The combined sound of the two groups in the resonant church was mystical. These vocalists
understand that by singing with open, focused tone and steady, unforced production, their
sound will linger and resonate with haunting beauty.
The program was essentially devoted to Ockeghem's Missa Mi-Mi, which refers to the
theoretical designation of the music's mode (or pretonal scale). Yet, though this music is
reverent, Ockeghem was probably having some fun with the title as well. The singers
interspersed liturgically appropriate plainchants between sections of the Mass and framed
the whole with two motets, the "Alma Redemptoris Mater" and the "Ave
Maria." To conclude, they performed Josquin's great memorial work, the
"Déploration" on the death of Ockeghem. The structure of the 75-minute program,
performed without break, was musically and spiritually effective.
For listeners unfamiliar with it, Ockeghem's music may seem too severely sacred,
rigorously contrapuntal and unvarying. But once you get accustomed to the surface
sameness, there is an abundance of nuance and subtlety. Voices overlap in continually
surprising ways, and melodic lines spin out ethereally, while the inevitable cantus firmus
line in the texture keeps the music grounded and inexorable.
The singers of Anonymous 4 and Lionheart were excellent at caressing the subtleties and
shaping the overlapping lines into shimmering, sensual and arching spans of modal music.
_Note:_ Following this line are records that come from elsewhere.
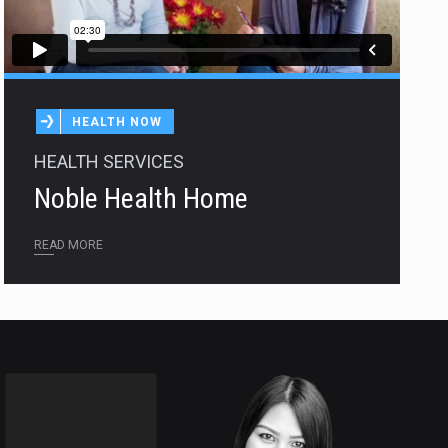
HEALTH NOW
HEALTH SERVICES
Noble Health Home
READ MORE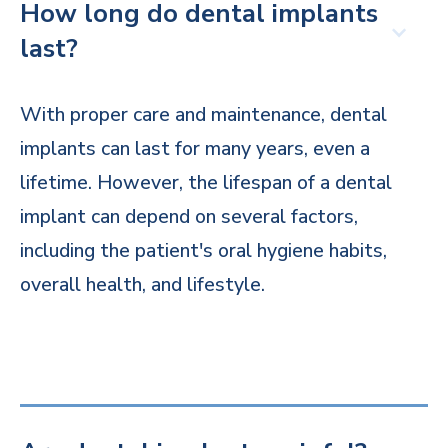
How long do dental implants
last?
With proper care and maintenance, dental
implants can last for many years, even a
lifetime. However, the lifespan of a dental
implant can depend on several factors,
including the patient's oral hygiene habits,
overall health, and lifestyle.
They might have been pluckier about spiking the dissonances when they happen, as in the
Agnus Dei section of the Mass, where the vocal lines turn increasingly jagged and the
sustained intervals boldly clash.
Josquin's "Déploration" is a grief-stricken musical setting of a deeply
personal French text that sits atop a somberly undistracted statement of the Requiem text
in Latin. Following the Ockeghem, the "Déploration" sounded almost shocking, as
if Josquin signaled a new era of searching expressivity and stylistic freedom, which, of
course, he did.
May these two estimable ensembles sing together often.